By 3:00 pm, Prince Bernhard had received the news of Gustavus' death, and rode from the Swedish left to the center to take command of the army. The prince vowed to avenge the death of the Swedish king or die trying. By this time, rumors of the king's death were running rampant. But, instead of demoralizing the Swedish soldiers, it galvanized them. Battle cries of "The King is dead! Avenge the King!" were heard on the battlefield. Over the next few hours, both armies fought bravely and brutally.

Finally, as the sun was setting at 6:00 pm, the Swedes captured the Imperialist artillery bastion. This final act finally cracked the Imperialist position. Shortly after sunset, Pappenheim's infantry arrived on the battlefield. Finding Wallenstein, the infantry's commander urged an immediate counterattack. Wallenstein, however, believed the situation lost and ordered the beaten army to retreat toward Leipzig. The battle of Lützen had ended.

Aftermath

The battle was a definite Protestant victory, as they retained the field. The Swedes sustained nearly 6000 casualties, 3400 dead and 1600 wounded and missing. Many of the missing eventually straggled back to the Swedish ranks over the following weeks. By contrast, most historians believe that the Imperialists suffered equal or perhaps fewer casualties.

The Imperialist army retired for the winter into Bohemia, basically leaving the Protestants in control of southeastern Germany. However, the death of Gustavus Adolphus removed the major unifying element for the German Protestant cause. As a consequence, Swedish military actions deteriorated over the next three years, culminating with major Swedish actions ending in 1635.

Shortly after the Swedish exit, France entered the war on the side of Germany's Protestant population. This move was politically motivated, as France – a Catholic country through and through – still pursued a rivalry with the Spanish and Austrian Hapsburgs. France had been secretly providing financial backing to the Swedes throughout their campaigns in Germany. Eventually, French entry into the war brought it to a conclusion by the Peace of Westphalia in 1648.

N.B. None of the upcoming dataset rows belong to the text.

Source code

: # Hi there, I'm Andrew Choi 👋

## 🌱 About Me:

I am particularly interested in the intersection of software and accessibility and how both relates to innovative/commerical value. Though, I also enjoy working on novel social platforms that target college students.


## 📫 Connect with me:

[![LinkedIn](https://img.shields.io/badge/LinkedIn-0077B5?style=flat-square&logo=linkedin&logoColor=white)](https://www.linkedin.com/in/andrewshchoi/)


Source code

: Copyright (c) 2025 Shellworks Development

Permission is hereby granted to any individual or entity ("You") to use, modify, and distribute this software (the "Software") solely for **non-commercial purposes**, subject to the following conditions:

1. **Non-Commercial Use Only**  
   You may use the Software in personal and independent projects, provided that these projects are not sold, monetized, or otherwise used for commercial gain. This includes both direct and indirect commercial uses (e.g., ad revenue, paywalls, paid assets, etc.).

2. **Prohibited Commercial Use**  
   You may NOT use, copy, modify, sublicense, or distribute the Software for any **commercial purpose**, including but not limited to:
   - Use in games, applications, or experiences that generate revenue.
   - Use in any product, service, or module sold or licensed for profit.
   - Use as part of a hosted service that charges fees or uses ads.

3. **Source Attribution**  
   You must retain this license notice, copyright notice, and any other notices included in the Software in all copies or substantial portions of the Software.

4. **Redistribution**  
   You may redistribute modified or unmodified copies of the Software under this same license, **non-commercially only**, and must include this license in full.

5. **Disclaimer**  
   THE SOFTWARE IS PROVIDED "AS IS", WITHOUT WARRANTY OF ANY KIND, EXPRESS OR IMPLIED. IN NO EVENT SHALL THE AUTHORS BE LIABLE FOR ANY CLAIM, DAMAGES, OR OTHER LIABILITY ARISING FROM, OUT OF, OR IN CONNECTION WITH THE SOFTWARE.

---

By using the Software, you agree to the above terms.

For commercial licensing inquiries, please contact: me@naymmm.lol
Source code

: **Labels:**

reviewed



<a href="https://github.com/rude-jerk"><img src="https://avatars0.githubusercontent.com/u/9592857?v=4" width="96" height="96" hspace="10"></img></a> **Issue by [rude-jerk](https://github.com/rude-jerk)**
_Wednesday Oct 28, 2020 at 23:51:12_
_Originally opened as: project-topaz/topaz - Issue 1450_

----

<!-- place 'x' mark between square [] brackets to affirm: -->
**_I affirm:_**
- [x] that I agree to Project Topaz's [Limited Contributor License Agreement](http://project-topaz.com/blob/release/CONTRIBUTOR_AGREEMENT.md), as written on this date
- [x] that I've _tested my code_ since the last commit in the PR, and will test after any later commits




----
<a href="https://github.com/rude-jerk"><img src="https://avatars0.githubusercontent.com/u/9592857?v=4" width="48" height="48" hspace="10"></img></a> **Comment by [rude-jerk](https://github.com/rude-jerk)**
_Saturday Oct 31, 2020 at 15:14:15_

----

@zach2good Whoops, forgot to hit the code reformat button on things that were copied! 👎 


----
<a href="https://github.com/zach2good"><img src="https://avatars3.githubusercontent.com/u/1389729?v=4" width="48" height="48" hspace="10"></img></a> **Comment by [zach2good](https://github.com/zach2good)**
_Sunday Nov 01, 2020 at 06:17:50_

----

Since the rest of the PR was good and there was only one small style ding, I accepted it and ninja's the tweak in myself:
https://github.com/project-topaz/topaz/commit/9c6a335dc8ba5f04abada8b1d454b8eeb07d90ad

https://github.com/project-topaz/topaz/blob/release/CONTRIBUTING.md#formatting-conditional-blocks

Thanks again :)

Footnote #1: Gustavus Adolphus' body was transported back to Sweden, where it was buried in Riddarholmen Church in Stockholm, where it remains to this day (see photo below). There is a statue in the town of Lützen in his memory. Also, there is a stone, called the Schwedenstein (Swedenstone), covered by a gothic-style monument on the spot on the battlefield where he died. Close to this there is a memorial church in Gustavus' honor.

Gustavus Adolphus' coffin in Riddarholmen Church, Stockholm, Sweden
Gustavus Adolphus' coffin in Riddarholmen Church, Stockholm, Sweden

Footnote #2: Gustavus Adolphus acquired the nom de guerre of "Lion of the North" during his remarkable military career. This is also the title of a children's adventure novel, written by British author G.A. Henty and published in 1886. Coincidentally, Mr. Henty died on November 16, 1902. There is also a boardgame of the same name produced by GMT Games of Hanford, CA.

Footnote #3: Gustavus Adolphus College in Saint Peter, Minnesota, a private liberal arts college, is also named for the Swedish monarch. It holds an annual Nobel Conference, which features Nobel Laureates and other world-renowned scholars explaining their expertise to a general audience.

Footnote #4: The Swedish monarch is also a central character in the "Ring of Fire" altenative history novels by Eric Flint and other authors. In these stories, Gustavus avoids death at Lützen, brings 21st century and democracy to central Europe, and expands the Swedish Empire.